The Court in Barnes also approved a passage from the 1995 edition of Archbold:
Suppose there was only one charge of, for example, robbery and the prosecution case consisted of 5 identifying witnesses, all of who were entirely independent of the events and of each other and all of whom identified the defendant on identification parades conducted exactly in accordance with the prescribed procedure. A jury, properly directed would be entitled to reason that the chances of five people making the same mistake, without that mistake being revealed as a result of cross-examination was so remote that the explanation must be that the identifications are accurate ...[30]
[30] Hirst v Police (2006) 95 SASR 260, 273 quoting R v Barnes [1995] 2 Cr App R 491, 496 quoting Archbold (1995) [13-36] citations omitted.
The Full Court in Hirst concluded:
... Once it is established that the same person committed all the offences, and independent witnesses have identified the accused as the offender in each instance, there is no reason why the improbability reasoning referred to in Barnes should not apply.
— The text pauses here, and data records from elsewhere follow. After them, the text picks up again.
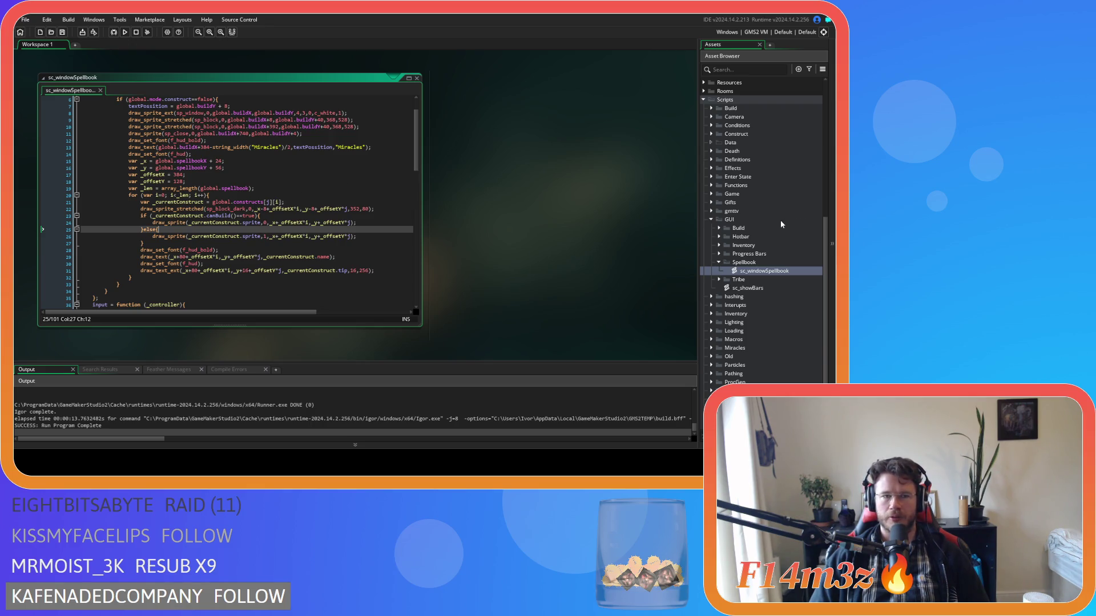
pyautogui.scroll(9, 779, 221)
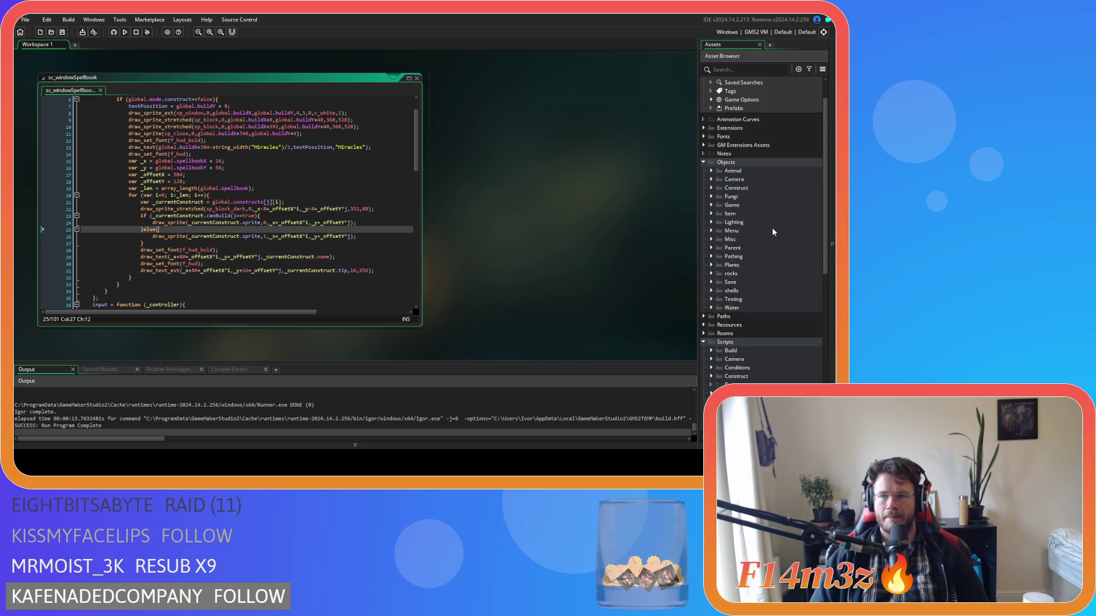
# Open the ob_controller object's Create event code
pyautogui.doubleClick(725, 207)
pyautogui.doubleClick(723, 214)
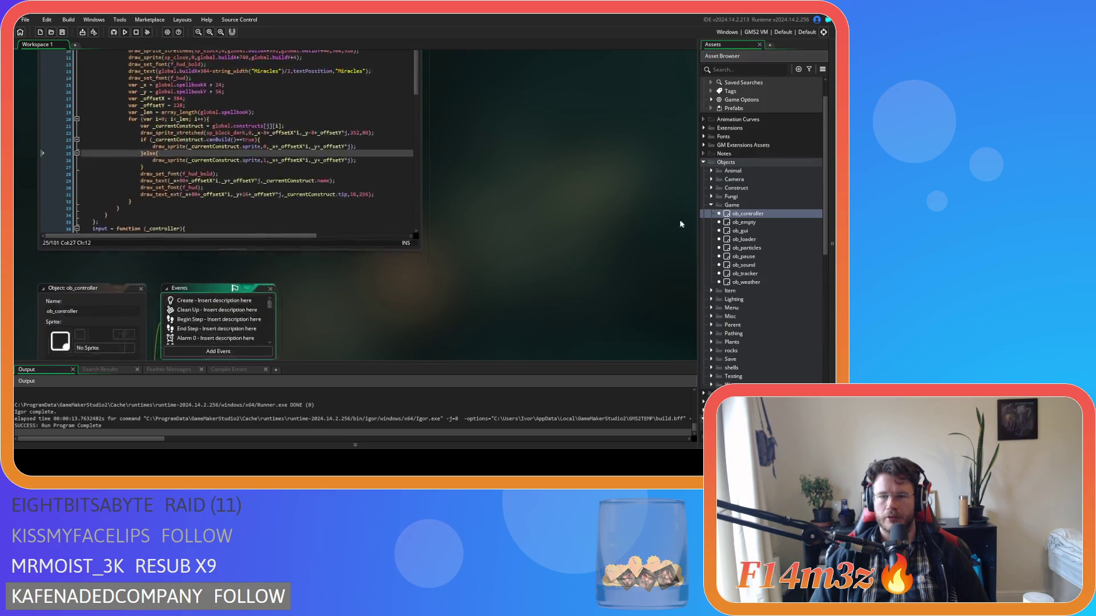
pyautogui.click(190, 88)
This is not to ignore the fact that identification evidence comes into a special category because of the dangers of mis-identification. In addition to the usual warning about the dangers of identification evidence, it would be necessary to heed the warning previously referred to, “that a mistaken witness can be a convincing one and that a number of such witnesses can all be mistaken”.[31]
[31] Hirst v Police (2006) 95 SASR 260, 274.
In this case I am satisfied that the identifying witnesses all made their identifications independently of each other. Indeed I have already described the great difficulty in explaining to another person without any pictorial representation to describe a human face in a word picture sufficient that the person who is told would be able to use it to make an identification from twelve similar faces. I think this is particularly so given the sameness of the photos used in the photographic line-up in this case and the lack of any outstanding facial features of either of the defendants.
In assessing the probative value versus prejudicial effect of the photographic identifications I am entitled to take into account that, notwithstanding the warnings that will be necessary to be given to the jury, the identifications are strong in that four people have independently identified two persons who are known to each other and whose DNA has been located at the relevant premises where the identification is said to have been made. I note a voir dire on the issue of DNA has been foreshadowed by counsel.
It would be a remarkable thing if all four had wrongly identified the same two individuals and just coincidentally these wrongly identified two individuals know each other and their DNA is located in the premises where the identifying witnesses say they were located.
Against that is the fact that the prejudice to the accused (other than from having been identified) is low.
There is the danger that the jury may come to the view that police possession of the photographs indicates that they have had prior dealings with the police.
It is difficult to see any other prejudice. Other matters pointed out by the defence which relate to the quality of the identification and ergo its asserted strengths are not the sort of prejudice that is being spoken of by Gleeson CJ in Festa (see paragraph 22).
I will allow the prosecution to lead the evidence.